A couple of days back, I was looking over entries at a great blog, new to me, [Thoughts Rants and Arguments], when I ran across the term perdurantism (here and here). I paused, and then off I went to the OED: perdure to endure, continue, or last. Little did I realize that perdurant and endurant had entered the rarified world of formal onotology. Brian had been set off on his entries by a critique of the conjunction of perdurantism and universalism in paper by Achille Varzi of Columbia. In his opening paragraph, Varzi writes:
Perdurantism is the view that objects are temporally extended. An object, on this view, has spatial as well as temporal parts, or stages, and to say of an object that it persists through time is to say that it has different parts that exist at different times. Typically (though not necessarily) this view goes hand in hand with the principles of classical extensional mereology. In particular, perdurantism is usually associated with universalism, i.e., with the thesis that any old class of things has a mereological fusion—something composed of just those things. This combination of perdurantism and universalism may strike some as absurd.
Perdure and endure go back to a passel of Latin verbs (induro, induresco, obduro, obduresco, and perduro, all pretty much meaning to endure) based on the root durus 'hard' that is cognate with tree and truth in English and drus 'tree; oak' in Greek and ultimately druid. Googling around, I found these succinct definitions of perdurant and endurant online:
In a nowadays almost mythical passage of his On the Plurality of Worlds, [David] Lewis distinguishes between two ways of persisting, i.e. existing in time, namely endurance and perdurance. A perduring object persists by having a different temporal part at each time, while an enduring object is wholly present at each instant of its existence.
[Luc Schneider. 2002. Formalised Elementary Formal Ontology, p.58]

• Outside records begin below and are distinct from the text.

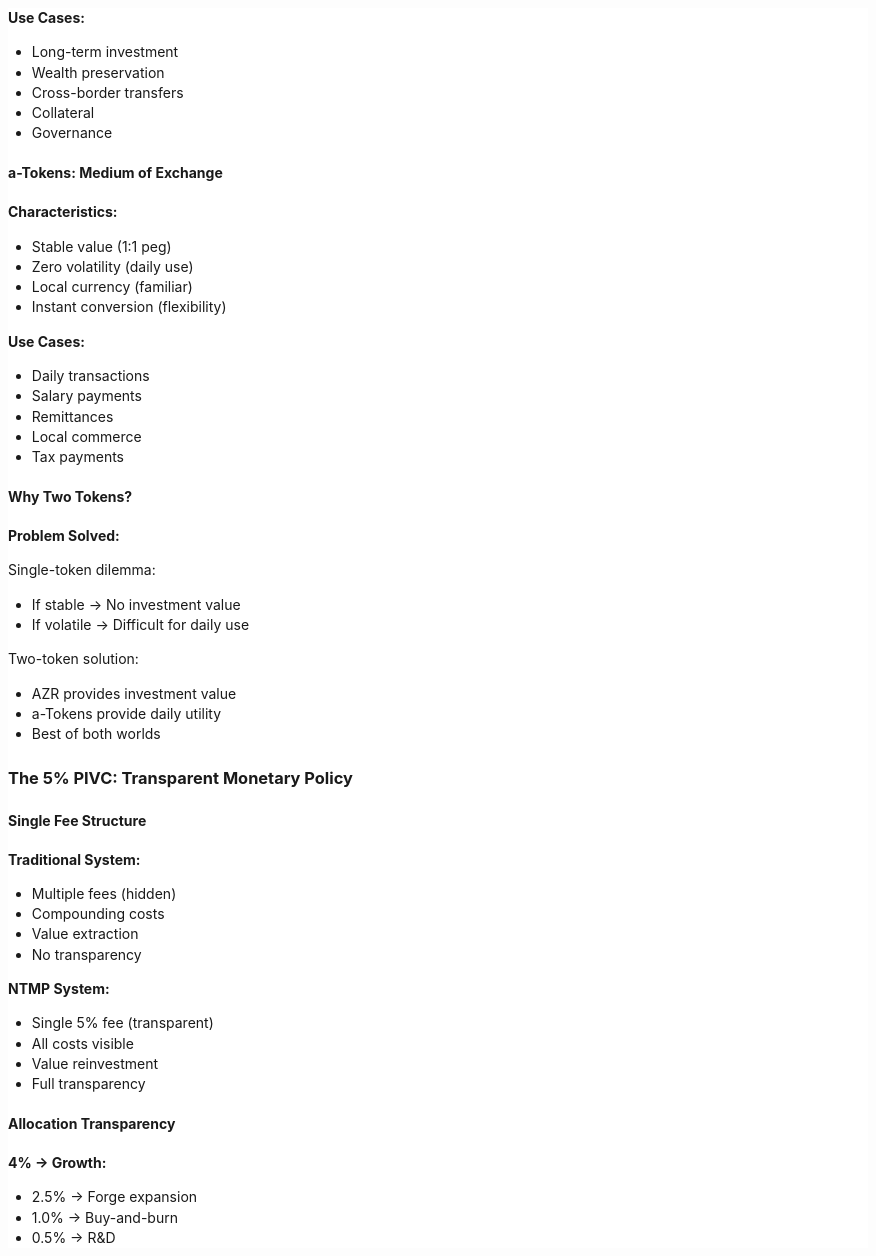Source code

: **Use Cases:**
- Long-term investment
- Wealth preservation
- Cross-border transfers
- Collateral
- Governance

#### a-Tokens: Medium of Exchange

**Characteristics:**
- Stable value (1:1 peg)
- Zero volatility (daily use)
- Local currency (familiar)
- Instant conversion (flexibility)

**Use Cases:**
- Daily transactions
- Salary payments
- Remittances
- Local commerce
- Tax payments

#### Why Two Tokens?

**Problem Solved:**

Single-token dilemma:
- If stable → No investment value
- If volatile → Difficult for daily use

Two-token solution:
- AZR provides investment value
- a-Tokens provide daily utility
- Best of both worlds

### The 5% PIVC: Transparent Monetary Policy

#### Single Fee Structure

**Traditional System:**
- Multiple fees (hidden)
- Compounding costs
- Value extraction
- No transparency

**NTMP System:**
- Single 5% fee (transparent)
- All costs visible
- Value reinvestment
- Full transparency

#### Allocation Transparency

**4% → Growth:**
- 2.5% → Forge expansion
- 1.0% → Buy-and-burn
- 0.5% → R&D
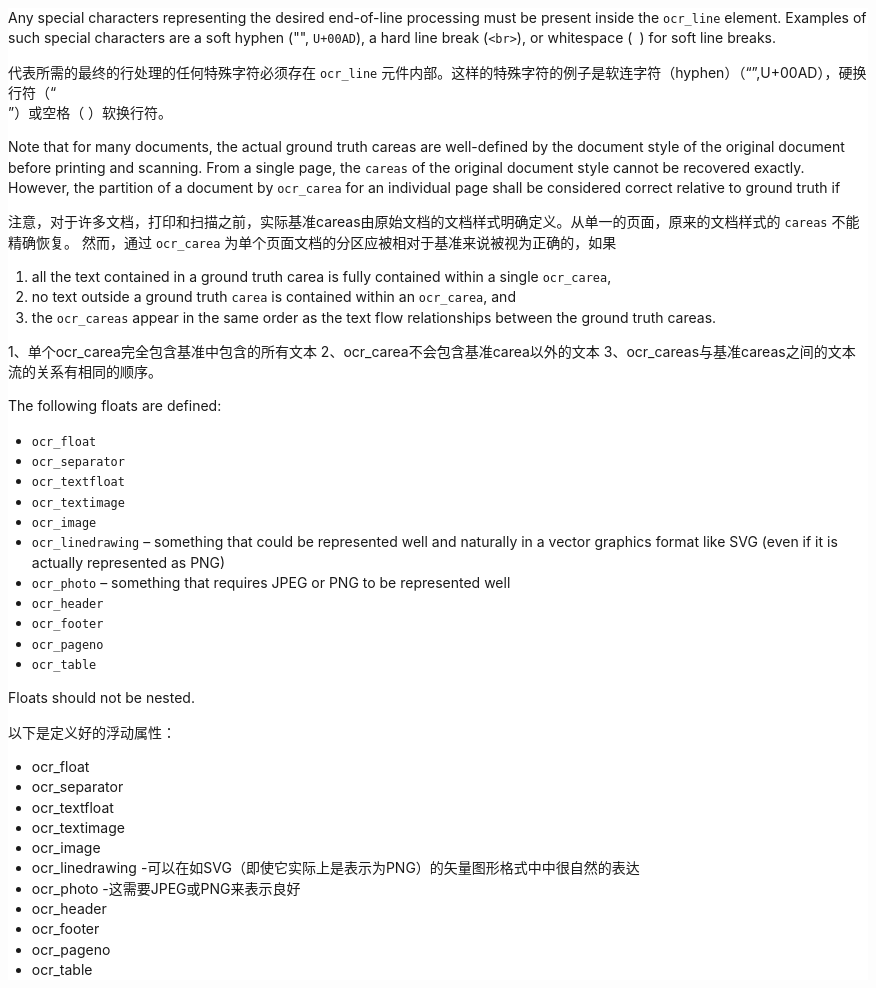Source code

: 
Any special characters representing the desired end-of-line processing must be
present inside the `ocr_line` element. Examples of such special characters are a
soft hyphen ("­", `U+00AD`), a hard line break (`<br>`), or whitespace (` `) for soft
line breaks.


代表所需的最终的行处理的任何特殊字符必须存在 `ocr_line` 元件内部。这样的特殊字符的例子是软连字符（hyphen）（“”,U+00AD），硬换行符（“<br>”）或空格（ ）软换行符。

Note that for many documents, the actual ground truth careas are well-defined
by the document style of the original document before printing and scanning.
From a single page, the `careas` of the original document style cannot be
recovered exactly. However, the partition of a document by `ocr_carea` for an
individual page shall be considered correct relative to ground truth if

注意，对于许多文档，打印和扫描之前，实际基准careas由原始文档的文档样式明确定义。从单一的页面，原来的文档样式的 `careas` 不能精确恢复。 然而，通过 `ocr_carea` 为单个页面文档的分区应被相对于基准来说被视为正确的，如果

1. all the text contained in a ground truth carea is fully contained within a
  single `ocr_carea`,
2. no text outside a ground truth `carea` is contained within an
  `ocr_carea`, and 
3. the `ocr_careas` appear in the same order as the text flow
  relationships between the ground truth careas.

1、单个ocr_carea完全包含基准中包含的所有文本
2、ocr_carea不会包含基准carea以外的文本
3、ocr_careas与基准careas之间的文本流的关系有相同的顺序。


The following floats are defined:

* `ocr_float`
* `ocr_separator`
* `ocr_textfloat`
* `ocr_textimage`
* `ocr_image`
* `ocr_linedrawing` – something that could be represented well and naturally in
  a vector graphics format like SVG (even if it is actually represented as PNG)
* `ocr_photo` – something that requires JPEG or PNG to be represented well
* `ocr_header`
* `ocr_footer`
* `ocr_pageno`
* `ocr_table`

Floats should not be nested.

以下是定义好的浮动属性：
* ocr_float
* ocr_separator
* ocr_textfloat
* ocr_textimage
* ocr_image
* ocr_linedrawing -可以在如SVG（即使它实际上是表示为PNG）的矢量图形格式中中很自然的表达
* ocr_photo -这需要JPEG或PNG来表示良好
* ocr_header
* ocr_footer
* ocr_pageno
* ocr_table
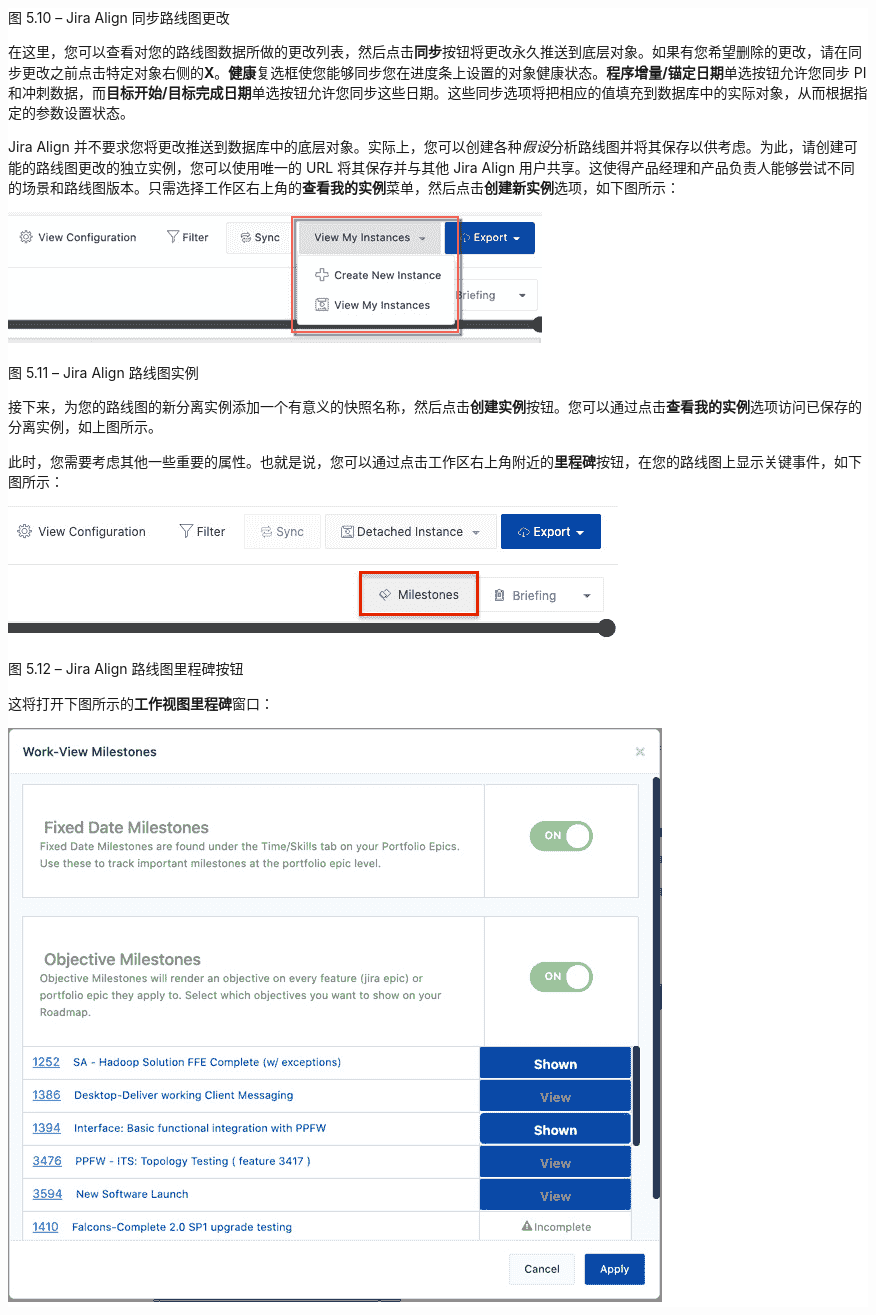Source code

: 图 5.10 – Jira Align 同步路线图更改

在这里，您可以查看对您的路线图数据所做的更改列表，然后点击**同步**按钮将更改永久推送到底层对象。如果有您希望删除的更改，请在同步更改之前点击特定对象右侧的**X**。**健康**复选框使您能够同步您在进度条上设置的对象健康状态。**程序增量/锚定日期**单选按钮允许您同步 PI 和冲刺数据，而**目标开始/目标完成日期**单选按钮允许您同步这些日期。这些同步选项将把相应的值填充到数据库中的实际对象，从而根据指定的参数设置状态。

Jira Align 并不要求您将更改推送到数据库中的底层对象。实际上，您可以创建各种*假设*分析路线图并将其保存以供考虑。为此，请创建可能的路线图更改的独立实例，您可以使用唯一的 URL 将其保存并与其他 Jira Align 用户共享。这使得产品经理和产品负责人能够尝试不同的场景和路线图版本。只需选择工作区右上角的**查看我的实例**菜单，然后点击**创建新实例**选项，如下图所示：

![图 5.11 – Jira Align 路线图实例](img/Figure_5.11_B16328.jpg)

图 5.11 – Jira Align 路线图实例

接下来，为您的路线图的新分离实例添加一个有意义的快照名称，然后点击**创建实例**按钮。您可以通过点击**查看我的实例**选项访问已保存的分离实例，如上图所示。

此时，您需要考虑其他一些重要的属性。也就是说，您可以通过点击工作区右上角附近的**里程碑**按钮，在您的路线图上显示关键事件，如下图所示：

![图 5.12 – Jira Align 路线图里程碑按钮](img/Figure_5.12_B16328.jpg)

图 5.12 – Jira Align 路线图里程碑按钮

这将打开下图所示的**工作视图里程碑**窗口：

![图 5.13 – Jira Align 路线图里程碑设置](img/Figure_5.13_B16328.jpg)
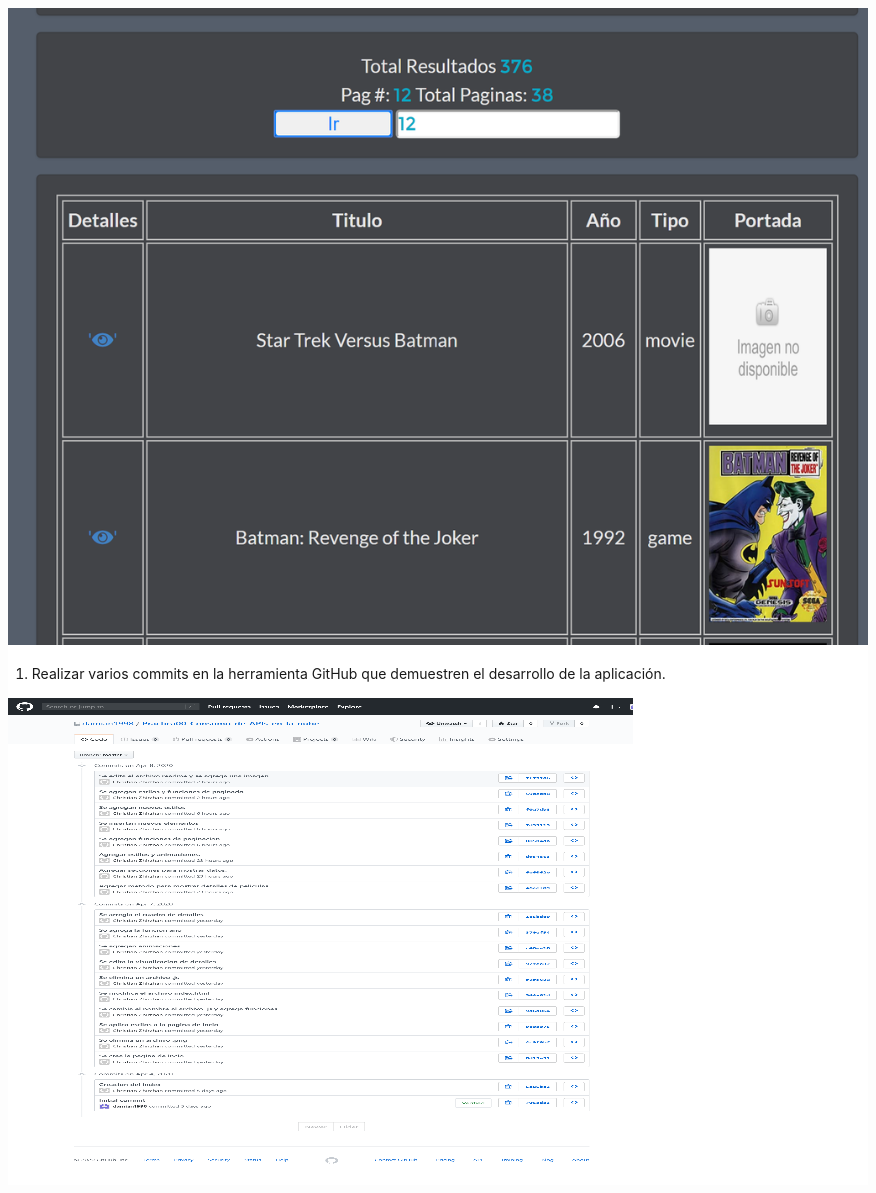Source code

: ![](media/59fe6e7dec3b34233a70c1ce1f98f5de.png)

1.  Realizar varios commits en la herramienta GitHub que demuestren el
    desarrollo de la aplicación.

![](media/acd2d0d04e05a6a4b0061ddd864f6693.png)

Ah, now I know better. Some of the sample sentences in these and other papers would give Chomsky and his inquiring hoard the run-around just on literary merit, e.g., the following are from Varzi's paper:
Other words are called into the fray, e.g., in a paper by Josh Parsons with the postmodern title, I am not now, nor have I ever been, a turnip:
Perdurantism is sometimes stigmatised as the view that persisting objects are not literally identical from time to time. That criticism is a mistake. According to perdurantism, Pavarotti is a perduring space-time worm, with some temporal parts in, say, 1940, and some in 2003. Pavarotti himself exists at both these times, and never fails to be identical to himself (how could he?) It is literally the very same Pavarotti who exists in 1940 as in 2003.
If this is an example of ontology coming to grips with tense, then just imagine the fun to be had when they find out about aspect or ergativity.